How to Split Step Squash

You may have heard from fellow squash players or coaches about the need to do the split step to reach the ball in time to play an attacking shot.

There are lots of good videos on youtube that explain how to do a split step in squash. In this article we will understand why we need to split, how to do it correctly, and how to train for it.

The split step: Move faster in the squash court

As squash is a high intensity sport that requires quick reactions and agility, the split step was developed as a footwork technique that improves movement around a squash court.

The objective is to maximize your speed around the court while applying minimum energy.

When doing the split step, you are trying to propel yourself towards the ball and taking the first step the moment your opponent hits the ball.

How to do the split step

A split step involves a small hop and landing on the foot that will push you in the direction you want to go.

Say, if you want you reach the front right corner from the T position, you will take a small jump and land on either your left or right foot. The foot you land on will then launch you towards the front right corner as you lunge into your shot.

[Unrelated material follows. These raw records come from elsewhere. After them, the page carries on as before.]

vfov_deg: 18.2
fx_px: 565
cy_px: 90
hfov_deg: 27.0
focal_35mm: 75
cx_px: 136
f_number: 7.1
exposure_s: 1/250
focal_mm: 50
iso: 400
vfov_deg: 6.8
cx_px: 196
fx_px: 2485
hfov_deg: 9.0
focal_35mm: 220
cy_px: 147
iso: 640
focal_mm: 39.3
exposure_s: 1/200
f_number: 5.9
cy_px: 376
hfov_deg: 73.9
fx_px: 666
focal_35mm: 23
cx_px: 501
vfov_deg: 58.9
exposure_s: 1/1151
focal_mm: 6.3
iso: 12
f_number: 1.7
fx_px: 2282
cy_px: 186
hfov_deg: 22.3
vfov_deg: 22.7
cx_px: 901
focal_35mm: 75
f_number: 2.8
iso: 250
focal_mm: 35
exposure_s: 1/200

This small hop and land trick makes court movement faster and efficient, allowing you to retrieve any shot your opponent plays. Professionals have spent years perfecting the split step in order to land on the correct foot and step into their shot effortlessly every single time. The key to timing the split step involves watching, timing, and exploding off the T.

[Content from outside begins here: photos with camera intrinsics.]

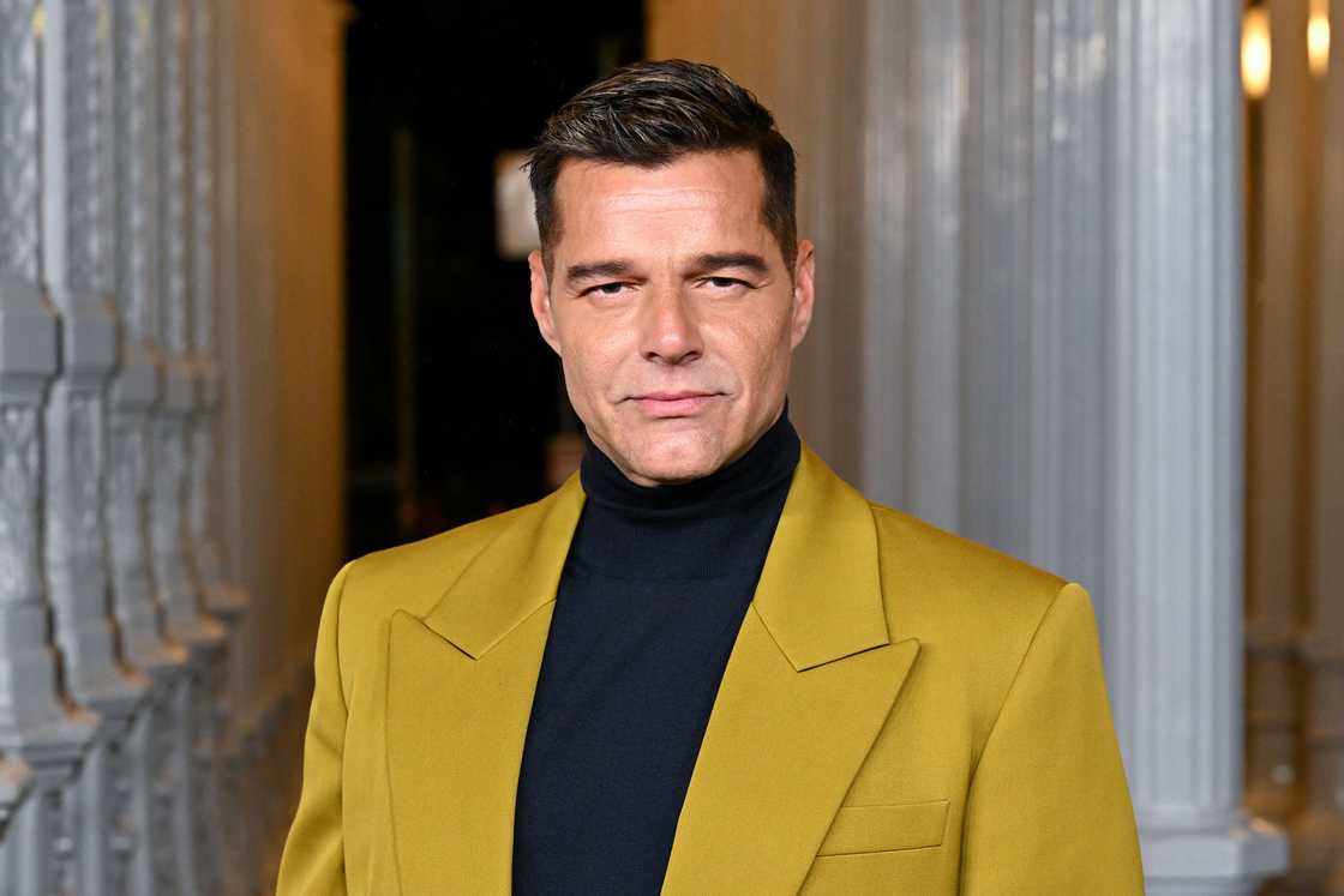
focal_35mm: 70
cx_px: 672
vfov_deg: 19.5
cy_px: 448
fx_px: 2613
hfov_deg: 28.8
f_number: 5
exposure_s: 1/400
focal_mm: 70
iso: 3200
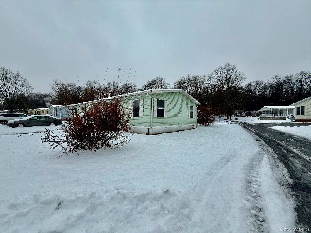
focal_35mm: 14
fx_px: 126
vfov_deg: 85.7
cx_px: 156
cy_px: 116
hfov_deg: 102.1
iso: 50
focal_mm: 2.22
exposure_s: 1/353
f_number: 2.2
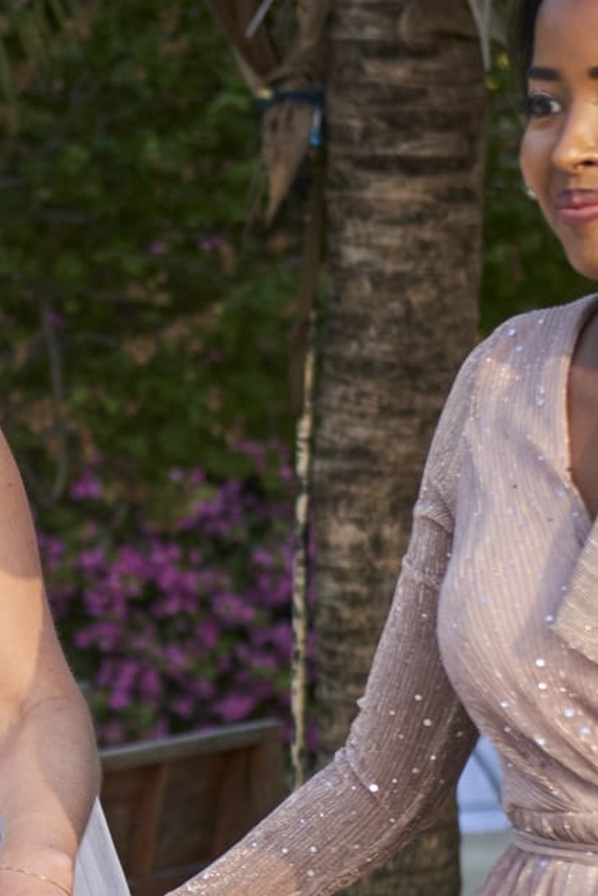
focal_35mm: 214
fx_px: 5329
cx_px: -98
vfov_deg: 9.5
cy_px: 897
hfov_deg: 6.4
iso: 200
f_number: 2.5
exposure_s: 1/1600
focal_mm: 35
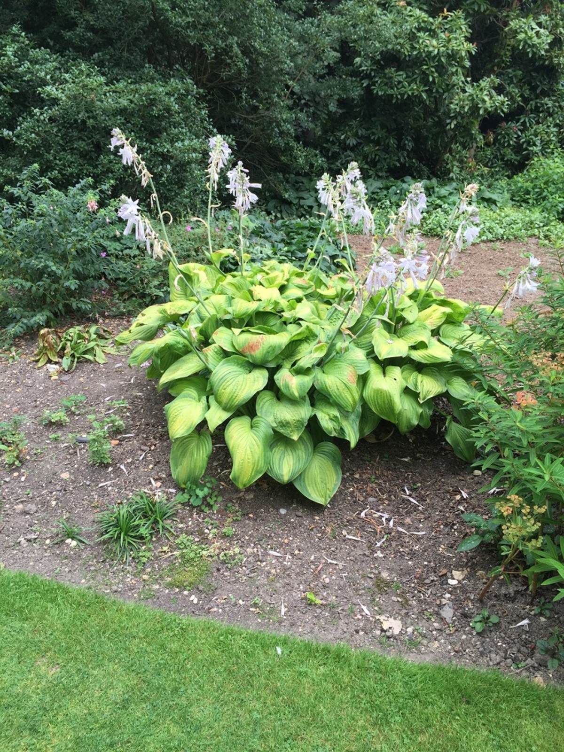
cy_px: 376
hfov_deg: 48.2
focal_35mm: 29
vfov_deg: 61.7
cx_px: 282
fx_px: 630
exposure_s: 1/159
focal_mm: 4.15
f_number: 2.2
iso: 32
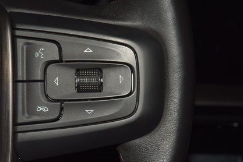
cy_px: 72
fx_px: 1087
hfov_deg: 12.7
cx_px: 78
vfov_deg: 8.5
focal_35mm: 161
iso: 100
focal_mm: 70
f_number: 8
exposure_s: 1/125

Watching your opponents shot

You have played your shot and have returned back to the T. Now you must observe your opponent carefully for what shot they are about to play. Dont look at the ball, and dont look at your opponents face. Your eyes should be fixed on their racket.

Watching your opponents racket tells you 2 things:

1. When the shot is going to be hit.

2. Whether its a drive, drop, cross, or boast.

If you time your jump correctly, you can land on the correct foot and get a head start towards the ball that you Judged from your opponents downswing.

Timing the Jump

When watching for when your opponent is going to hit the ball, you should make the jump just when your opponent is starting their downswing. Jumping too early or too late would greatly hinder your movement. This is why many players hold their shot so that the opponent mistimes their split step.

Split step Landing

You should land either on your left foot or right foot, depending which foot you want to push off from. If you are going to your left , then you should land on your right foot.

You should also try to consistently land on your toes instead of your heel so that you remain light and float on the court.

Practicing the split step

The split step takes time to make it a natural part of your game. At first you will have to make a conscious effort to watch the racket, jump, and land on the correct foot. But with practice you wont have to think about it.

For practice, keep the split step in mind during drills, focusing on timing.

The other part of split step training is using an agility ladder. Doing different stepping patterns on an agility ladder will help condition your legs to quick lateral movements as we do when split stepping.

Using a jump rope is another way you can strengthen your calves to become quicker and efficient on court.